Perhaps surprisingly, given the media coverage this issue has attracted, only one in six companies ranked skills shortage as a top-three threat to their business plans.

This is important because getting the people part of the equation right will be vital to companies’ ability to realise their plans to use technology and innovation to survive and thrive.

Globally more than four out of five companies said they intend to increase investment, and of these nearly all (97 per cent) plan to spend more on research, innovation and technology. Their motives divide almost evenly between those who see innovation as a defensive necessity – the only way to survive – and those who see it as an offensive strategy – the only way to grow.

Asian and European companies predominantly fall into the first group, while almost 60 per cent of North American companies see innovation as the way to thrive rather than just survive.

This ambivalent sense of technology as both an opportunity and a threat runs through the findings. New technologies are expensive and returns are uncertain. Some 40 per cent of companies cited costs as a barrier to innovation, significantly more than any other factor, and a quarter said they worry they might not see a return on investment. Improving productivity and adopting new technologies were recognised as the top two opportunities for business, but cybersecurity was also among the top three threats.

Companies say the biggest tech opportunities lie in the internet of things, artificial intelligence and 5G technology, all of which share two common traits: a skilled workforce is required to exploit them, underlining the importance of the people element, and they bring companies closer to their customers, emphasising a focus on delivery.

The survey responses were also notable for what they did not show. 

Although companies in Asia were generally the most optimistic about their near-term growth prospects at 82 per cent positive, those in North America (78 per cent) and Europe (74 per cent) were not significantly far behind.

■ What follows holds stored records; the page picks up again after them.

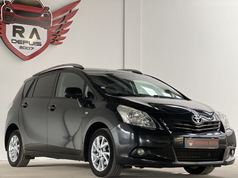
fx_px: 529
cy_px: 89
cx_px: 119
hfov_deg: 25.3
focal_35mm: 77
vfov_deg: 19.1
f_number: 2.8
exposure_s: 1/40
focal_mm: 9
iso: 160
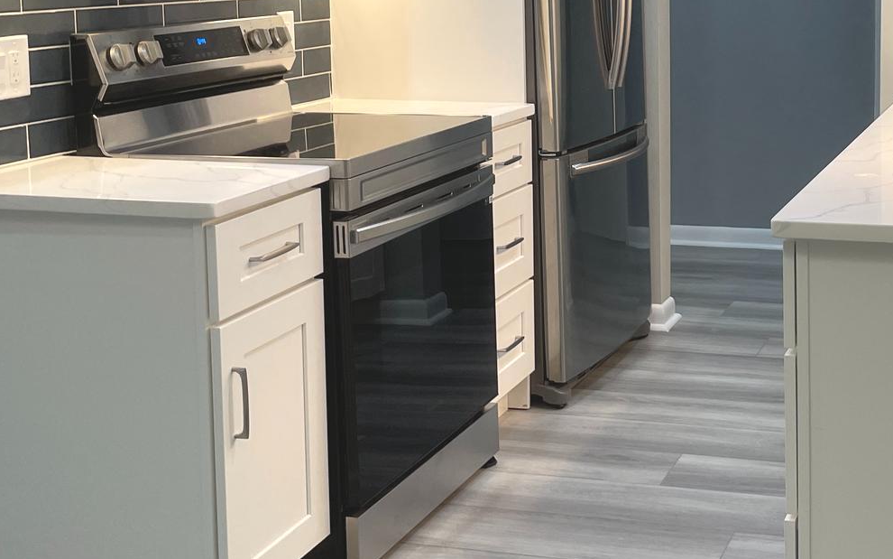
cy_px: 93
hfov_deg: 34.7
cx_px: 704
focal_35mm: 57
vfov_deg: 22.4
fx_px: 1387
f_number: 1.6
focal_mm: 4.2
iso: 64
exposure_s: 1/120
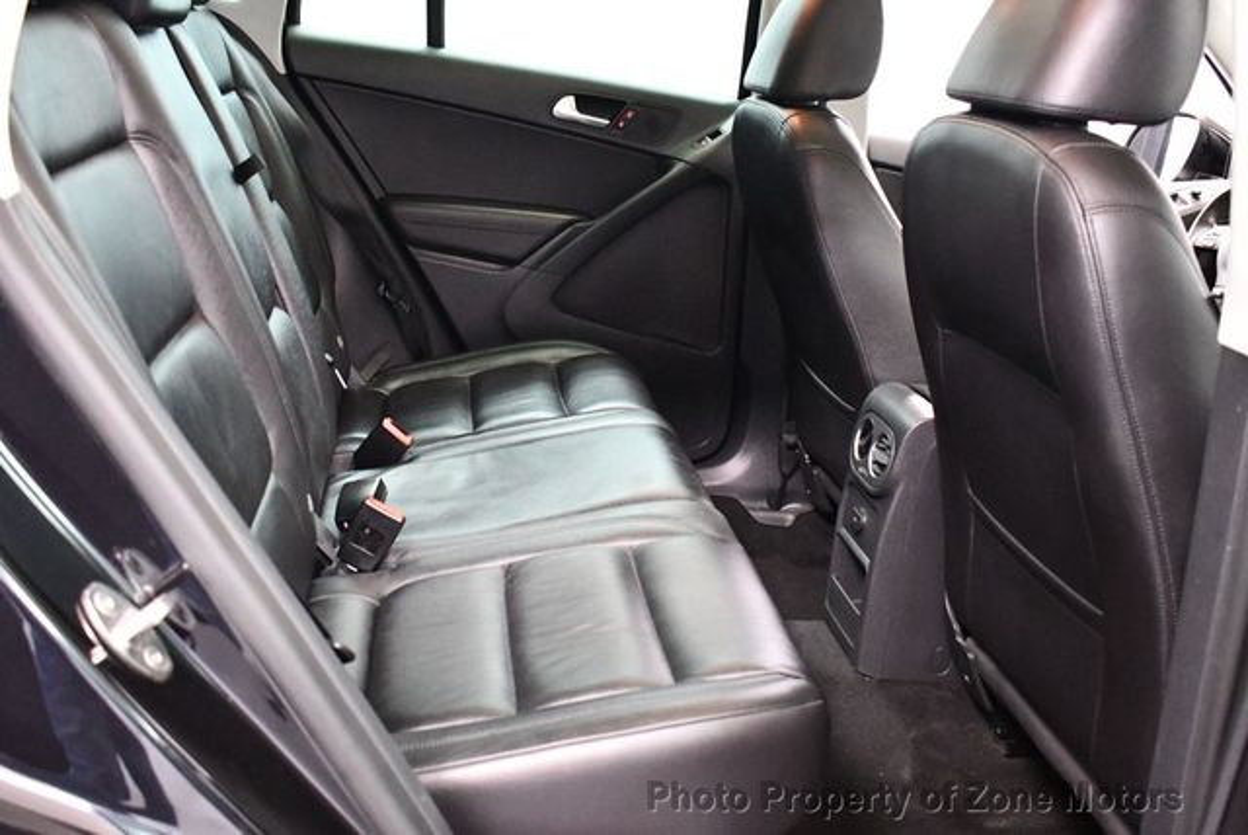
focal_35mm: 36
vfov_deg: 36.9
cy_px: 418
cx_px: 624
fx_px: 1249
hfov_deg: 53.1
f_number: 3.5
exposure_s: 1/60
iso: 7200
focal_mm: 18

The regions were similarly balanced when it came to identifying opportunities and threats, plans for increasing investment and targets for that investment spending.

The headlines sometimes tell of little but doom ahead, with jobs being eroded as machines displace workers. But the respondents to this global survey speak of confidence in a brighter future, anchored in a carefully thought-out strategy that focuses on improvements to production and delivery through investments in people as well as in technology.